State and Buttons

Static text is nice, but apps need interactivity. Let's add state.

use telex::prelude::*;

struct App;

impl Component for App {
    fn render(&self, cx: Scope) -> View {
        let count = state!(cx, || 0);

        View::vstack()
            .child(View::text(format!("Count: {}", count.get())))
            .child(
                View::button()
                    .label("Increment")
                    .on_press(with!(count => move || count.update(|n| *n += 1)))
                    .build()
            )
            .build()
    }
}

Run with: cargo run -p telex-tui --example 02_counter

The two macros you need

Telex state uses two macros that work together:

state! - Create state

let count = state!(cx, || 0);

Creates a piece of reactive state with an initial value.
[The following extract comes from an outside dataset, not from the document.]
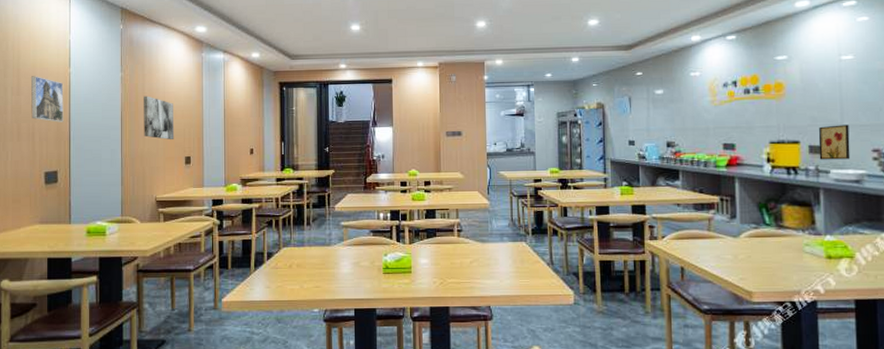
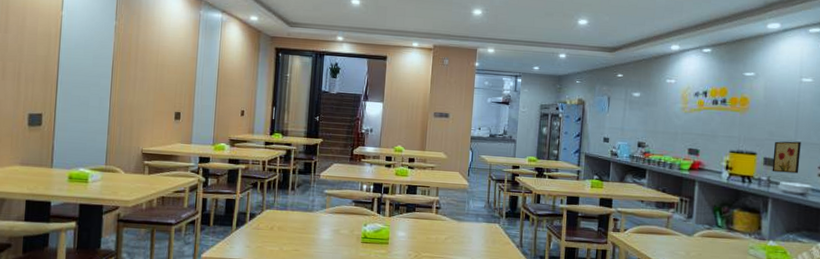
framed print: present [30,76,64,122] -> none [18,15,54,65]
wall art: present [144,96,175,139] -> none [134,47,167,94]

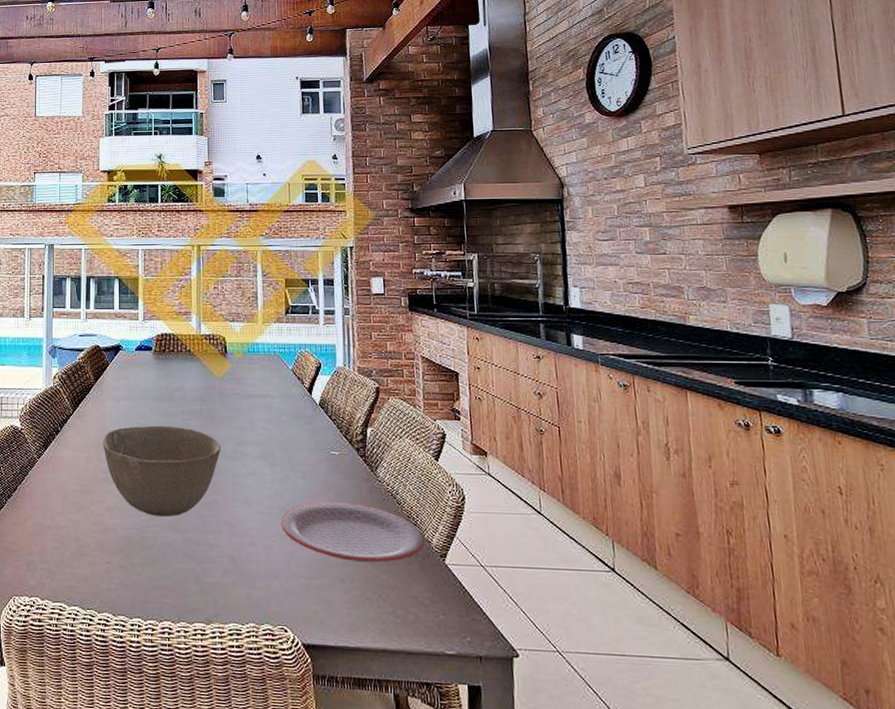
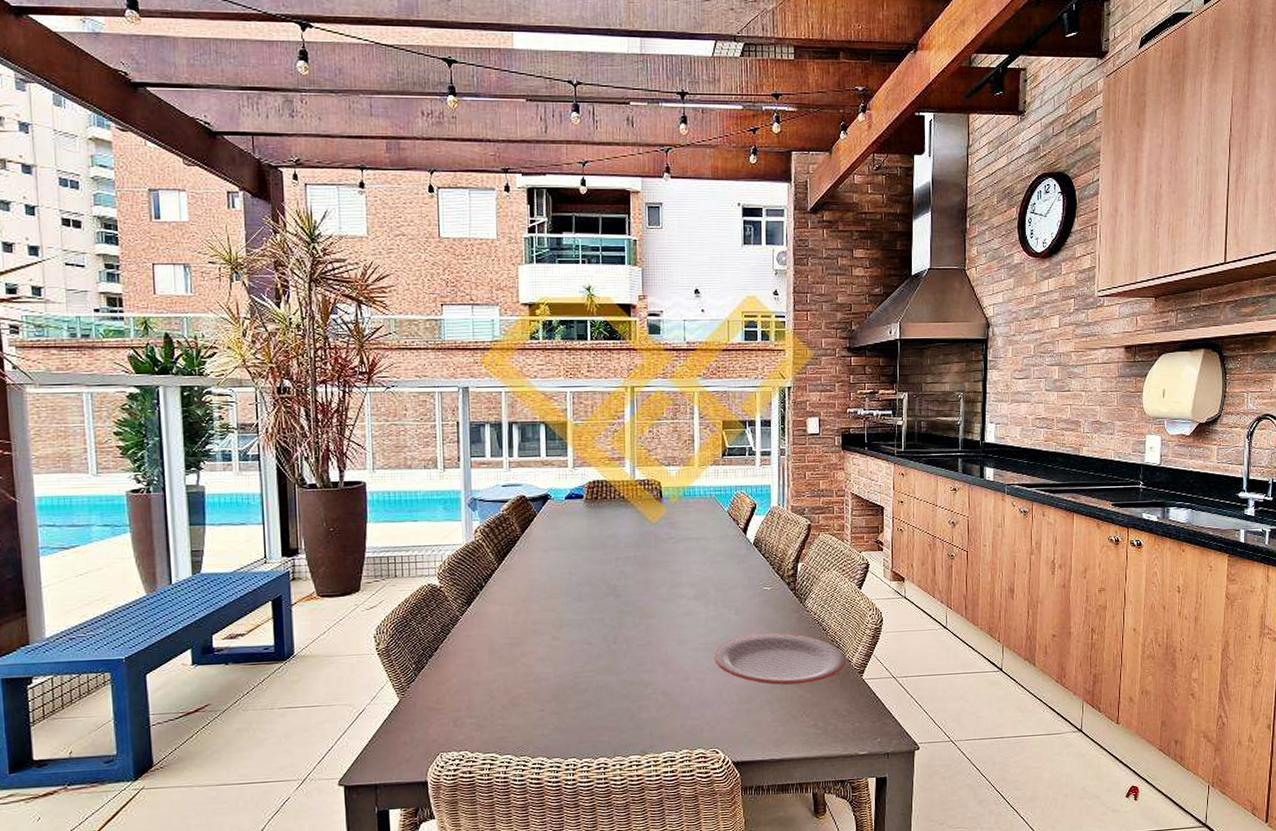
bowl: present [103,425,221,517] -> none [532,573,656,663]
Works everywhere - no restrictions on where you call it (unlike React hooks).

with! - Attach callbacks

.on_press(with!(count => move || count.update(|n| *n += 1)))

Captures state for use in callbacks. Handles the cloning automatically.

That's it. Use state! to create, with! to attach.

Reading and writing

count.get()                  // read current value
count.set(5)                 // set new value
count.update(|n| *n += 1)    // modify in place

When state changes, Telex re-renders automatically.

Multiple states

Create as many as you need:

let count = state!(cx, || 0);
let name = state!(cx, || String::new());
let enabled = state!(cx, || true);

Buttons

View::button()
    .label("Click me")
    .on_press(callback)
    .build()

Buttons use the builder pattern. Configure with methods, then .build() to finish.

Example: Multiple buttons

let count = state!(cx, || 0);

View::vstack()
    .child(View::text(format!("Count: {}", count.get())))
    .child(
        View::hstack()
            .child(
                View::button()
                    .label("-")
                    .on_press(with!(count => move || count.update(|n| *n -= 1)))
                    .build()
            )
            .child(
                View::button()
                    .label("+")
                    .on_press(with!(count => move || count.update(|n| *n += 1)))
                    .build()
            )
            .build()
    )
    .build()

Each button gets its own with! callback, but they share the same count state.

Under the hood

state! and with! are just conveniences:

// state! expands to:
let count = cx.use_state_keyed::</* auto key */, _>(|| 0);

// with! expands to:
let count_clone = count.clone();
move || count_clone.update(...)

Footnote: There's also cx.use_state_keyed::<Key, _>(|| init) for when you need shared state across call sites — multiple places in your code that access the same state by using the same key type. For everything else, state!() is the way to go.